Unless you inherited a ton of money from someone, or sued someone for all your funds, at some point one would have to have earnings in order to have capital gains. How else can you drive capital appreciation without..ya know...capital? You're right: people who work (earn) for a living have to in order to meet their daily demands. The question isn't whether we should be taxing those who invest in the capital markets at the level of those who solely earn their income. The question is why are we taxing those who earn at double the rate of capital appreciation? We should be taxing earnings LESS so that these individuals are incouraged to invest in fixed-income or equity markets, which does a whole lot more good for them and the markets than does more money for the government.
So that's my desire: 15% tax rate for all.
"As someone mentioned before, the 10% of Warren Buffet's income that the government takes could create a lot more wealth in his hands vs. the Feds. This creates more jobs, which means there are more secretaries employed making decent earnings versus unemployed secretaries making nothing."
Posted by matt
By this logic, the government should only tax the poorest citizens, leaving them with only subsistance after-tax income, and leave the wealthiest citizens completely untaxed. Sounds like the conservative ideal I suppose.
By this logic, the government should only tax the poorest citizens, leaving them with only subsistance after-tax income, and leave the wealthiest citizens completely untaxed.

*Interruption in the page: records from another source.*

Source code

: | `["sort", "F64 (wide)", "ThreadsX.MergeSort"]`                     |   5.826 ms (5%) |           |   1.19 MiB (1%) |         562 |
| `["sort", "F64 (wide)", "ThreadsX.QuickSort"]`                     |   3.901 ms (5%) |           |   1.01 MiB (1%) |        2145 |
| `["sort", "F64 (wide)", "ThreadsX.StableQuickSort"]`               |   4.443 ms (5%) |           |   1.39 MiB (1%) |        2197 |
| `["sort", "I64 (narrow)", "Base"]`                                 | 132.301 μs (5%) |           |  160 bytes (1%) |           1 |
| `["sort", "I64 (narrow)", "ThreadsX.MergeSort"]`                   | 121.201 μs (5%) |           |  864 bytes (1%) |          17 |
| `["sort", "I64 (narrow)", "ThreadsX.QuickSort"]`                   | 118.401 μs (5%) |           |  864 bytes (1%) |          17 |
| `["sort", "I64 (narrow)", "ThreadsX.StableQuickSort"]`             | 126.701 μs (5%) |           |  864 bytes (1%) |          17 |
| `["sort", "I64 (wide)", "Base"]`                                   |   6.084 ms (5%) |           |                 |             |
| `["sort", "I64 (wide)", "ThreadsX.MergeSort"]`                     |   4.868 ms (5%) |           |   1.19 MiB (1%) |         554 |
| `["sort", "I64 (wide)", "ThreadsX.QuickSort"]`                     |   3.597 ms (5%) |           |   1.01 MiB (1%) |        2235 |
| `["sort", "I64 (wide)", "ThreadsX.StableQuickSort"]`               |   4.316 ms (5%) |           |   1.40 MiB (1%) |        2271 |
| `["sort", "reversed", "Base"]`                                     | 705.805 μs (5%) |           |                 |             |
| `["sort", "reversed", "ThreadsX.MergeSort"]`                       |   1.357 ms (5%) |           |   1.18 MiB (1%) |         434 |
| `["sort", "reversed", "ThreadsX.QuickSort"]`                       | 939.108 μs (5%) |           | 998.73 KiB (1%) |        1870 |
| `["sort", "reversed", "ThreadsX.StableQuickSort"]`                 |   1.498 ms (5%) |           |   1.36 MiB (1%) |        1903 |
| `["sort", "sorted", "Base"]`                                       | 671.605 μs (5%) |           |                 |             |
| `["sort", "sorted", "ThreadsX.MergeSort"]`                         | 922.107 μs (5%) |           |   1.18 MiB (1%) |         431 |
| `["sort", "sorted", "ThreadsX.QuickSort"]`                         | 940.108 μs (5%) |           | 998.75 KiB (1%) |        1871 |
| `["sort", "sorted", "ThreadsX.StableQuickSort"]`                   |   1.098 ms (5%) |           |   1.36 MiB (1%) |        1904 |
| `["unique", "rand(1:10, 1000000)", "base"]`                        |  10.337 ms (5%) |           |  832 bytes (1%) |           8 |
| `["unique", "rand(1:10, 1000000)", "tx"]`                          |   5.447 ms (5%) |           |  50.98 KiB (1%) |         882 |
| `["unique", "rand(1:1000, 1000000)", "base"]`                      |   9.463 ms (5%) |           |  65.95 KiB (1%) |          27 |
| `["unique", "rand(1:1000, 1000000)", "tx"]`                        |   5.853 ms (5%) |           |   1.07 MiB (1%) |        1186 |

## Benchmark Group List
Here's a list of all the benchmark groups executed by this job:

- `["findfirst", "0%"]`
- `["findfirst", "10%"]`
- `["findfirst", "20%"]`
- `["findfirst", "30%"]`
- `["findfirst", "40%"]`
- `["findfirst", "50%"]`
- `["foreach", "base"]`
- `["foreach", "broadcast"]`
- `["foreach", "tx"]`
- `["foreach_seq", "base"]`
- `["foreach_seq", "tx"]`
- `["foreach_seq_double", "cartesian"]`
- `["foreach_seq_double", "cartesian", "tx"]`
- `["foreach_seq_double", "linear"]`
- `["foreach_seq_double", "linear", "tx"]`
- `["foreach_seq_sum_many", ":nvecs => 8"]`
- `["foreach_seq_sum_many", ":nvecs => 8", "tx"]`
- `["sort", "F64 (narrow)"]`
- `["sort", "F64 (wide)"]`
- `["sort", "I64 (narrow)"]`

Your proposal holds promise, but is incomlete. It's a truism that you get less of what you tax and you get more of what you subsidize. Ergo, we should tax the poor and redistribute their income to the rich. That way we could get rid of poverty once and for all...
CEO's are often beneficiaries of cronyism from board room buddies. Only in the US is such a system tolerated...
I never understand why there is all this outrage from the left about how much CEOs get overpaid, but none at all about how much Hollywood people get overpaid, (Kevin Coster in Waterworld -- where was the revolution?), or over how much media stars get overpaid (How much is Katie Couric getting paid to produce even worse ratings than Dan Rather?)
Well, I do understand it, Hollywood and media stars donate to Democrats.
But where is the political outrage over over-paid pro athletes???
My God, I used to sit in bars with blue collar beer drinkers watching Mo Vauhgn get paid $15 million a year to hit on the Interstate and lose ground balls under the wheelbarrow he used to carry his belly. Blue collar beer drinking Mets fans!
If that didn't bring on the Revolution, nothing ever will. Forget it.